EXTRACT TO READ –
So when he shares confidence that Robert's going to do just fine in his rookie season, it might not be a bad idea to listen.

"He’s a young guy with a lot of talent. Everybody saw that during the spring," Moncada said through team interpreter Billy Russo on Wednesday. "I think for him, the key is to just play his game, don’t feel pressure, and with the support of all of us, he’s going to be good. I’m very confident he’s going to have a very, very good season just because of the talent he has."

The talent is obvious. Robert garnered preseason expectations as a front-runner for AL Rookie of the Year honors because he's a true five-tool threat who spent last season wowing minor league crowds with a combination of tape-measure home runs, blazing speed and highlight-reel catches in center field.

The hype is real.

“He can do it on the defensive side of the ball and the offensive side,” second baseman Nick Madrigal said back in February. “He’ll hit a 400-plus-foot home run one day, and then he’ll make a Superman catch in the outfield. It seems like he can do it all. Stealing bases every day. He’s definitely the complete package.”

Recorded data
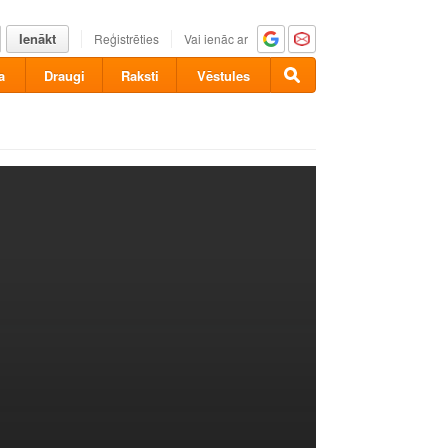
Ienākt
Reģistrēties
Vai ienāc ar
a
Draugi
Raksti
Vēstules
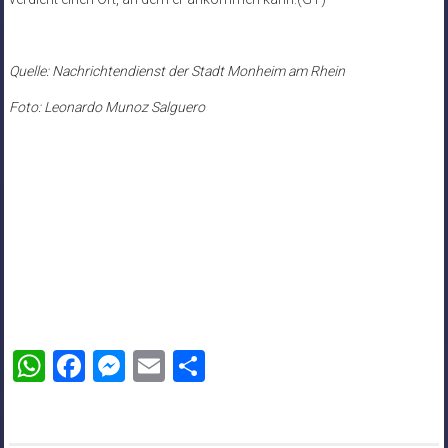
Quelle: Nachrichtendienst der Stadt Monheim am Rhein
Foto: Leonardo Munoz Salguero
WhatsApp
Facebook
Messenger
Email
Teilen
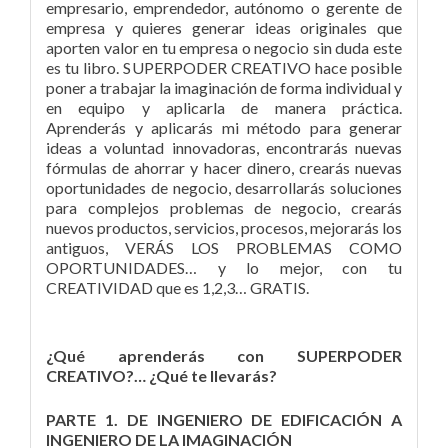
empresario, emprendedor, autónomo o gerente de
empresa y quieres generar ideas originales que
aporten valor en tu empresa o negocio sin duda este
es tu libro. SUPERPODER CREATIVO hace posible
poner a trabajar la imaginación de forma individual y
en equipo y aplicarla de manera práctica.
Aprenderás y aplicarás mi método para generar
ideas a voluntad innovadoras, encontrarás nuevas
fórmulas de ahorrar y hacer dinero, crearás nuevas
oportunidades de negocio, desarrollarás soluciones
para complejos problemas de negocio, crearás
nuevos productos, servicios, procesos, mejorarás los
antiguos, VERÁS LOS PROBLEMAS COMO
OPORTUNIDADES… y lo mejor, con tu
CREATIVIDAD que es 1,2,3… GRATIS.
¿Qué aprenderás con SUPERPODER
CREATIVO?… ¿Qué te llevarás?
PARTE 1. DE INGENIERO DE EDIFICACIÓN A
INGENIERO DE LA IMAGINACIÓN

PROBLEM DETAILS –
Set down the passage from "So when he shares" to "hype is real." in the extract on Robert's rookie season, matching the original word for word. The recorded data shown above was taken from a separate source.

RESPONSE TO THE TASK –
So when he shares confidence that Robert's going to do just fine in his rookie season, it might not be a bad idea to listen.

"He’s a young guy with a lot of talent. Everybody saw that during the spring," Moncada said through team interpreter Billy Russo on Wednesday. "I think for him, the key is to just play his game, don’t feel pressure, and with the support of all of us, he’s going to be good. I’m very confident he’s going to have a very, very good season just because of the talent he has."

The talent is obvious. Robert garnered preseason expectations as a front-runner for AL Rookie of the Year honors because he's a true five-tool threat who spent last season wowing minor league crowds with a combination of tape-measure home runs, blazing speed and highlight-reel catches in center field.

The hype is real.